### Study material
Segment Open
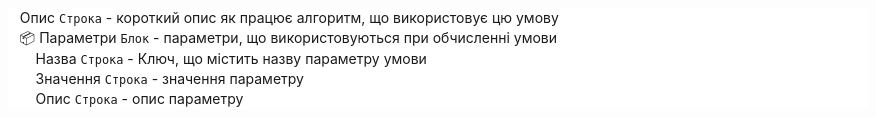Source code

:    Опис `Строка` - короткий опис як працює алгоритм, що використовує цю умову  
   📦 Параметри `Блок` - параметри, що використовуються при обчисленні умови  
       Назва `Строка` - Ключ, що містить назву параметру умови  
       Значення `Строка` - значення параметру  
       Опис `Строка` - опис параметру  

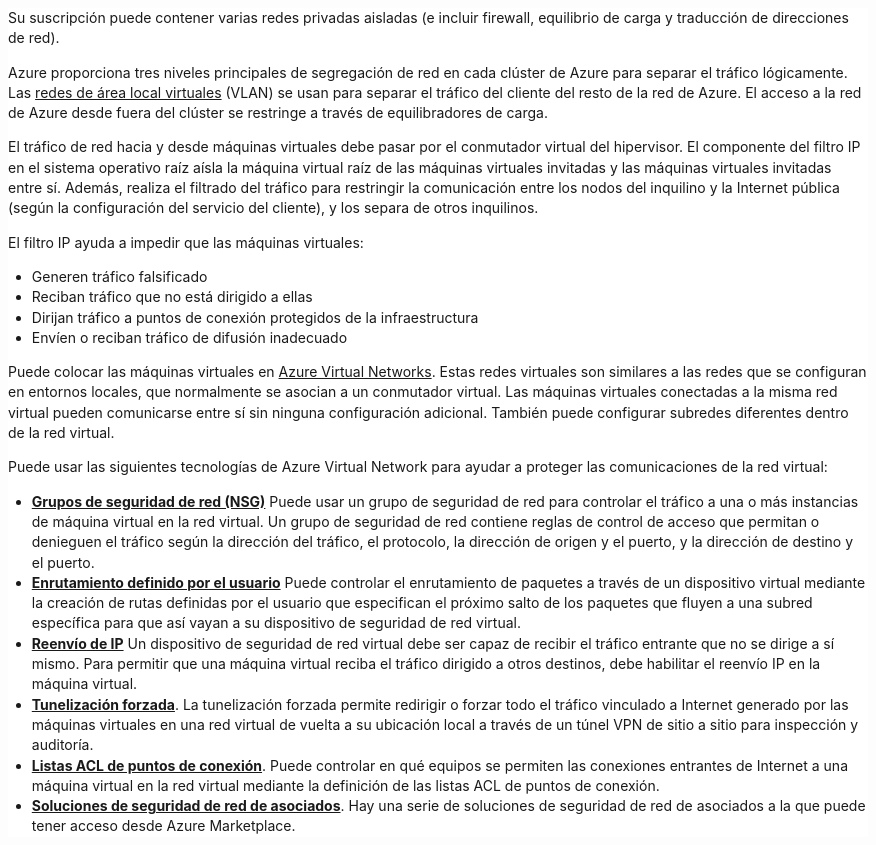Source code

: Su suscripción puede contener varias redes privadas aisladas (e incluir firewall, equilibrio de carga y traducción de direcciones de red).

Azure proporciona tres niveles principales de segregación de red en cada clúster de Azure para separar el tráfico lógicamente. Las [redes de área local virtuales](https://azure.microsoft.com/services/virtual-network/) (VLAN) se usan para separar el tráfico del cliente del resto de la red de Azure. El acceso a la red de Azure desde fuera del clúster se restringe a través de equilibradores de carga.

El tráfico de red hacia y desde máquinas virtuales debe pasar por el conmutador virtual del hipervisor. El componente del filtro IP en el sistema operativo raíz aísla la máquina virtual raíz de las máquinas virtuales invitadas y las máquinas virtuales invitadas entre sí. Además, realiza el filtrado del tráfico para restringir la comunicación entre los nodos del inquilino y la Internet pública (según la configuración del servicio del cliente), y los separa de otros inquilinos.

El filtro IP ayuda a impedir que las máquinas virtuales:

* Generen tráfico falsificado
* Reciban tráfico que no está dirigido a ellas
* Dirijan tráfico a puntos de conexión protegidos de la infraestructura
* Envíen o reciban tráfico de difusión inadecuado

Puede colocar las máquinas virtuales en [Azure Virtual Networks](https://azure.microsoft.com/documentation/services/virtual-network/). Estas redes virtuales son similares a las redes que se configuran en entornos locales, que normalmente se asocian a un conmutador virtual. Las máquinas virtuales conectadas a la misma red virtual pueden comunicarse entre sí sin ninguna configuración adicional. También puede configurar subredes diferentes dentro de la red virtual.

Puede usar las siguientes tecnologías de Azure Virtual Network para ayudar a proteger las comunicaciones de la red virtual:

* [**Grupos de seguridad de red (NSG)**](../virtual-network/virtual-networks-nsg.md) Puede usar un grupo de seguridad de red para controlar el tráfico a una o más instancias de máquina virtual en la red virtual. Un grupo de seguridad de red contiene reglas de control de acceso que permitan o denieguen el tráfico según la dirección del tráfico, el protocolo, la dirección de origen y el puerto, y la dirección de destino y el puerto.
* [**Enrutamiento definido por el usuario**](../virtual-network/virtual-networks-udr-overview.md) Puede controlar el enrutamiento de paquetes a través de un dispositivo virtual mediante la creación de rutas definidas por el usuario que especifican el próximo salto de los paquetes que fluyen a una subred específica para que así vayan a su dispositivo de seguridad de red virtual.
* [**Reenvío de IP**](../virtual-network/virtual-networks-udr-overview.md) Un dispositivo de seguridad de red virtual debe ser capaz de recibir el tráfico entrante que no se dirige a sí mismo. Para permitir que una máquina virtual reciba el tráfico dirigido a otros destinos, debe habilitar el reenvío IP en la máquina virtual.
* [**Tunelización forzada**](../vpn-gateway/vpn-gateway-about-forced-tunneling.md). La tunelización forzada permite redirigir o forzar todo el tráfico vinculado a Internet generado por las máquinas virtuales en una red virtual de vuelta a su ubicación local a través de un túnel VPN de sitio a sitio para inspección y auditoría.
* [**Listas ACL de puntos de conexión**](../virtual-machines/windows/classic/setup-endpoints.md?toc=%2fazure%2fvirtual-machines%2fwindows%2fclassic%2ftoc.json). Puede controlar en qué equipos se permiten las conexiones entrantes de Internet a una máquina virtual en la red virtual mediante la definición de las listas ACL de puntos de conexión.
* [**Soluciones de seguridad de red de asociados**](https://azure.microsoft.com/marketplace/). Hay una serie de soluciones de seguridad de red de asociados a la que puede tener acceso desde Azure Marketplace.
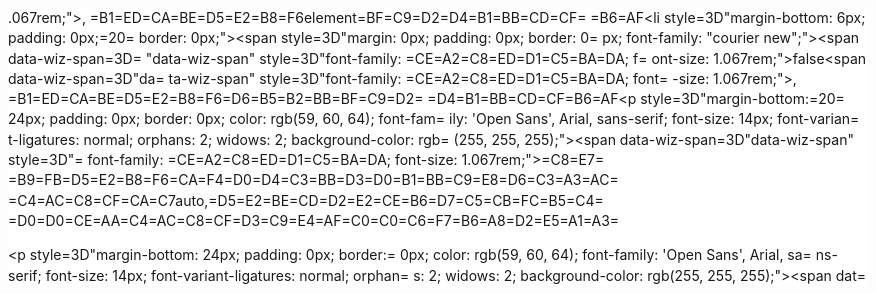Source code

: .067rem;">, =B1=ED=CA=BE=D5=E2=B8=F6element=BF=C9=D2=D4=B1=BB=CD=CF=
=B6=AF</span></li><li style=3D"margin-bottom: 6px; padding: 0px;=20=
border: 0px;"><span style=3D"margin: 0px; padding: 0px; border: 0=
px; font-family: &quot;courier new&quot;;"><span data-wiz-span=3D=
"data-wiz-span" style=3D"font-family: =CE=A2=C8=ED=D1=C5=BA=DA; f=
ont-size: 1.067rem;">false</span></span><span data-wiz-span=3D"da=
ta-wiz-span" style=3D"font-family: =CE=A2=C8=ED=D1=C5=BA=DA; font=
-size: 1.067rem;">, =B1=ED=CA=BE=D5=E2=B8=F6=D6=B5=B2=BB=BF=C9=D2=
=D4=B1=BB=CD=CF=B6=AF</span></li></ul><p style=3D"margin-bottom:=20=
24px; padding: 0px; border: 0px; color: rgb(59, 60, 64); font-fam=
ily: 'Open Sans', Arial, sans-serif; font-size: 14px; font-varian=
t-ligatures: normal; orphans: 2; widows: 2; background-color: rgb=
(255, 255, 255);"><span data-wiz-span=3D"data-wiz-span" style=3D"=
font-family: =CE=A2=C8=ED=D1=C5=BA=DA; font-size: 1.067rem;">=C8=E7=
=B9=FB=D5=E2=B8=F6=CA=F4=D0=D4=C3=BB=D3=D0=B1=BB=C9=E8=D6=C3=A3=AC=
=C4=AC=C8=CF=CA=C7auto,=D5=E2=BE=CD=D2=E2=CE=B6=D7=C5=CB=FC=B5=C4=
=D0=D0=CE=AA=C4=AC=C8=CF=D3=C9=E4=AF=C0=C0=C6=F7=B6=A8=D2=E5=A1=A3=
</span></p><p style=3D"margin-bottom: 24px; padding: 0px; border:=
 0px; color: rgb(59, 60, 64); font-family: 'Open Sans', Arial, sa=
ns-serif; font-size: 14px; font-variant-ligatures: normal; orphan=
s: 2; widows: 2; background-color: rgb(255, 255, 255);"><span dat=

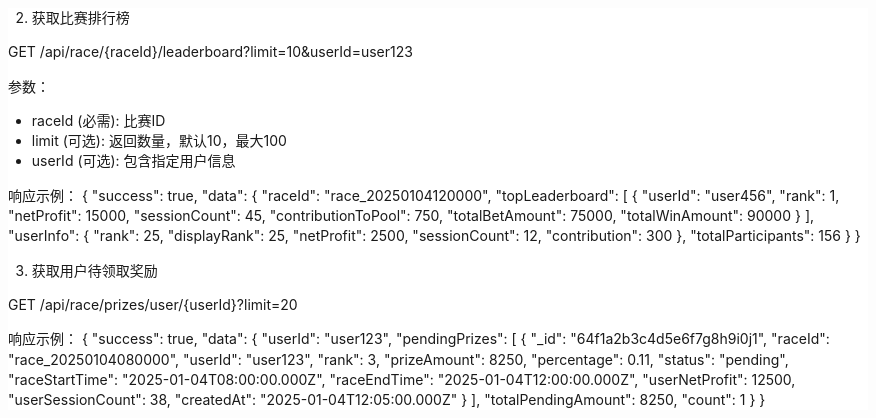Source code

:  2. 获取比赛排行榜

  GET /api/race/{raceId}/leaderboard?limit=10&userId=user123

  参数：
  - raceId (必需): 比赛ID
  - limit (可选): 返回数量，默认10，最大100
  - userId (可选): 包含指定用户信息

  响应示例：
  {
    "success": true,
    "data": {
      "raceId": "race_20250104120000",
      "topLeaderboard": [
        {
          "userId": "user456",
          "rank": 1,
          "netProfit": 15000,
          "sessionCount": 45,
          "contributionToPool": 750,
          "totalBetAmount": 75000,
          "totalWinAmount": 90000
        }
      ],
      "userInfo": {
        "rank": 25,
        "displayRank": 25,
        "netProfit": 2500,
        "sessionCount": 12,
        "contribution": 300
      },
      "totalParticipants": 156
    }
  }

  3. 获取用户待领取奖励

  GET /api/race/prizes/user/{userId}?limit=20

  响应示例：
  {
    "success": true,
    "data": {
      "userId": "user123",
      "pendingPrizes": [
        {
          "_id": "64f1a2b3c4d5e6f7g8h9i0j1",
          "raceId": "race_20250104080000",
          "userId": "user123",
          "rank": 3,
          "prizeAmount": 8250,
          "percentage": 0.11,
          "status": "pending",
          "raceStartTime": "2025-01-04T08:00:00.000Z",
          "raceEndTime": "2025-01-04T12:00:00.000Z",
          "userNetProfit": 12500,
          "userSessionCount": 38,
          "createdAt": "2025-01-04T12:05:00.000Z"
        }
      ],
      "totalPendingAmount": 8250,
      "count": 1
    }
  }
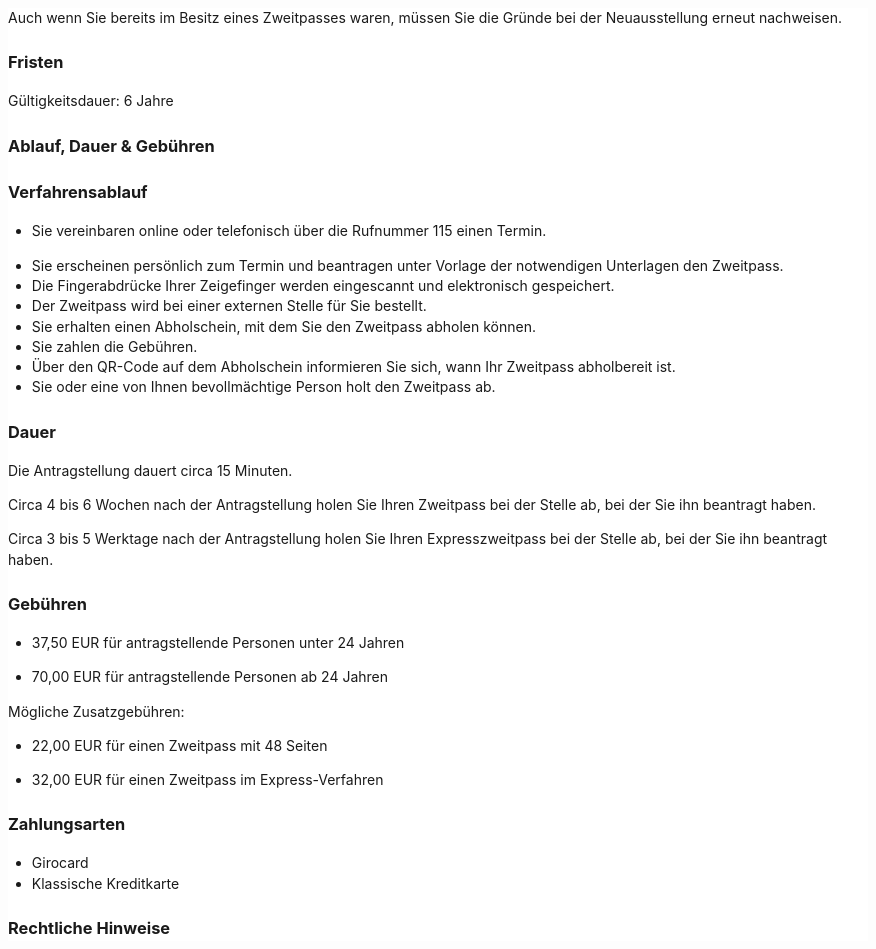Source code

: Auch wenn Sie bereits im Besitz eines Zweitpasses waren, müssen Sie die Gründe bei der Neuausstellung erneut nachweisen.

### Fristen

Gültigkeitsdauer: 6 Jahre

### Ablauf, Dauer & Gebühren

### Verfahrensablauf

- Sie vereinbaren online oder telefonisch über die Rufnummer 115 einen Termin.

* Sie erscheinen persönlich zum Termin und beantragen unter Vorlage der notwendigen Unterlagen den Zweitpass.
* Die Fingerabdrücke Ihrer Zeigefinger werden eingescannt und elektronisch gespeichert.
* Der Zweitpass wird bei einer externen Stelle für Sie bestellt.
* Sie erhalten einen Abholschein, mit dem Sie den Zweitpass abholen können.
* Sie zahlen die Gebühren.
* Über den QR-Code auf dem Abholschein informieren Sie sich, wann Ihr Zweitpass abholbereit ist.
* Sie oder eine von Ihnen bevollmächtige Person holt den Zweitpass ab.

### Dauer

Die Antragstellung dauert circa 15 Minuten.   
  
Circa 4 bis 6 Wochen nach der Antragstellung holen Sie Ihren Zweitpass bei der Stelle ab, bei der Sie ihn beantragt haben.   
  
Circa 3 bis 5 Werktage nach der Antragstellung holen Sie Ihren Expresszweitpass bei der Stelle ab, bei der Sie ihn beantragt haben.

### Gebühren

  
* 37,50 EUR für antragstellende Personen unter 24 Jahren
  
* 70,00 EUR für antragstellende Personen ab 24 Jahren
  

  
  
  
Mögliche Zusatzgebühren:
  

  
* 22,00 EUR für einen Zweitpass mit 48 Seiten
  
* 32,00 EUR für einen Zweitpass im Express-Verfahren
  

### Zahlungsarten

* Girocard
* Klassische Kreditkarte

### Rechtliche Hinweise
Segment Closed
### Assignment
The response must give every line from the material above that holds the string "Arial".

### Exercise response
ily: 'Open Sans', Arial, sans-serif; font-size: 14px; font-varian=
 0px; color: rgb(59, 60, 64); font-family: 'Open Sans', Arial, sa=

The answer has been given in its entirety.